Problems:
**1)** Using the court opinion excerpt, decide whether each statement agrees with it, and answer yes or no while quoting the words that settle it: (a) The defendant was sentenced to two years in state prison. (b) The Attorney General agrees that the matter must be sent back to the trial court. (c) The opinion has been certified for publication.
**2)** Copy everything in the court opinion excerpt from "On appeal, defendant" down to "Attorney General's concession.".
**3)** Answer these questions from the court opinion excerpt:
(a) Who delivered the opinion of the court?
(b) What offense did the defendant plead guilty to?
(c) What amount was the criminal fine?

Excerpt to read:
The opinion of the court was delivered by: Raye , P. J.
California Rules of Court, rule 8.1115(a), prohibits courts and parties from citing or relying on opinions not certified for publication or ordered published, except as specified by rule 8.1115(b). This opinion has not been certified for publication or ordered published for purposes of rule 8.1115.
Defendant Angel Ileen Stone entered a negotiated guilty plea to failing to appear on her own recognizance and was sentenced to serve two years in the county jail. The trial court also ordered defendant to pay a "criminal fine of $1,328."
On appeal, defendant contends, and the Attorney General concedes, the matter must be remanded to the trial court to enable it to specify the correct statutory basis for the court's imposition of the $1,328 fine. We accept the Attorney General's concession.

Data records:
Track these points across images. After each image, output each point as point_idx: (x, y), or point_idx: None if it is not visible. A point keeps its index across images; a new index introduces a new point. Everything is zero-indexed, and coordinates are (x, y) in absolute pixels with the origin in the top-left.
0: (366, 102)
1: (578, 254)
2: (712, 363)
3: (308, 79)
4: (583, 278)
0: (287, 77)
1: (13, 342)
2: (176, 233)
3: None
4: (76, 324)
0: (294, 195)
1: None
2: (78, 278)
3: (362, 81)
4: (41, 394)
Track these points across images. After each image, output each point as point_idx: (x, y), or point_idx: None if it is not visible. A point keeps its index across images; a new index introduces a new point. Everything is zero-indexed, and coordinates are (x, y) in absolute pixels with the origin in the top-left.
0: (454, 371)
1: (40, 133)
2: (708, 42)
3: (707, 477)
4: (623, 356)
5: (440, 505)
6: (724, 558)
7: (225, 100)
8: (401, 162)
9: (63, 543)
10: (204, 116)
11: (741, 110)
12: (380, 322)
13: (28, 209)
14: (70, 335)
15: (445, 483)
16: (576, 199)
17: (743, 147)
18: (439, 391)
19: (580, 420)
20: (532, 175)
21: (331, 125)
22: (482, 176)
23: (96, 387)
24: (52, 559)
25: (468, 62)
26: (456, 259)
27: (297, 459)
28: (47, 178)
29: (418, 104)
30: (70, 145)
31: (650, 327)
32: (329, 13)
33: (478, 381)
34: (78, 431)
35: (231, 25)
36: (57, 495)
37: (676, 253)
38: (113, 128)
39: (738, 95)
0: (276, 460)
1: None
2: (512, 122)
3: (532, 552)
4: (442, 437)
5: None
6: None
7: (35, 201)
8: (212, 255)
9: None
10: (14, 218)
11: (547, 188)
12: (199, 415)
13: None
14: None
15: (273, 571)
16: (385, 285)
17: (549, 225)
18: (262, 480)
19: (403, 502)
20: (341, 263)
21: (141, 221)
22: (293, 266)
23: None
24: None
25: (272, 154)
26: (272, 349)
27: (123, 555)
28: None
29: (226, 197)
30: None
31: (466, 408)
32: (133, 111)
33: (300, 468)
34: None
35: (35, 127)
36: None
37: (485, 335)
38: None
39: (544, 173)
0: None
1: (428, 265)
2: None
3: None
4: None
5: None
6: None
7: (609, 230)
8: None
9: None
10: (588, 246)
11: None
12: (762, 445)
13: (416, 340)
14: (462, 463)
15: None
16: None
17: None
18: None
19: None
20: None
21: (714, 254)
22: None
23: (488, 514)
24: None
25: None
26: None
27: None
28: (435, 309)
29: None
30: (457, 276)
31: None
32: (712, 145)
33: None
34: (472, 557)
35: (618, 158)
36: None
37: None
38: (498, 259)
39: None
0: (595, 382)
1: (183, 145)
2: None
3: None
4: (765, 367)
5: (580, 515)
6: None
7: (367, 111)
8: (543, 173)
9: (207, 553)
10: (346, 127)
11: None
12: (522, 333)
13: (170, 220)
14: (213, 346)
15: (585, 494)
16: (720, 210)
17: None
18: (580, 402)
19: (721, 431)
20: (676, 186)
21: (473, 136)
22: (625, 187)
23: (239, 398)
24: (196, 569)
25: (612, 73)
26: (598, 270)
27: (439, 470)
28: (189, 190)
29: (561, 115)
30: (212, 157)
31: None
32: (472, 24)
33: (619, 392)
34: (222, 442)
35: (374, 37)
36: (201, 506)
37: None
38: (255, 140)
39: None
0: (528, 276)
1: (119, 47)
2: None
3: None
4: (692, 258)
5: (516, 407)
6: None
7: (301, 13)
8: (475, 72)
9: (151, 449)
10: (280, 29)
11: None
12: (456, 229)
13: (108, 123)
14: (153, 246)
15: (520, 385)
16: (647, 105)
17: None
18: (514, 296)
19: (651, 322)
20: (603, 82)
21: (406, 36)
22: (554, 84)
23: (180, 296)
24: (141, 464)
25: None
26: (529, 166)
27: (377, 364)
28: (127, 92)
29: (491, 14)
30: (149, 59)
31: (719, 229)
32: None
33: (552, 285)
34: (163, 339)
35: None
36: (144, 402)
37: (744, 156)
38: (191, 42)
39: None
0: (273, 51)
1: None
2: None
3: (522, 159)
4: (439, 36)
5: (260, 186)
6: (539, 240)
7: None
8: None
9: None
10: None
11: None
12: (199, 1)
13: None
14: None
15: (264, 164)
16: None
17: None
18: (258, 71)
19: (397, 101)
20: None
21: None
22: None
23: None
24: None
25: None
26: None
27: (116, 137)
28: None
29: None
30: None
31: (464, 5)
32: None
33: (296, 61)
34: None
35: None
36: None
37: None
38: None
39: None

Answers by task:
**1)**
(a) No: "was sentenced to serve two years in the county jail"
(b) Yes: "and the Attorney General concedes, the matter must be remanded to the trial court"
(c) No: "This opinion has not been certified for publication or ordered published"

**2)**
On appeal, defendant contends, and the Attorney General concedes, the matter must be remanded to the trial court to enable it to specify the correct statutory basis for the court's imposition of the $1,328 fine. We accept the Attorney General's concession.

**3)**
(a) Raye, P. J.
(b) Failing to appear on her own recognizance
(c) $1,328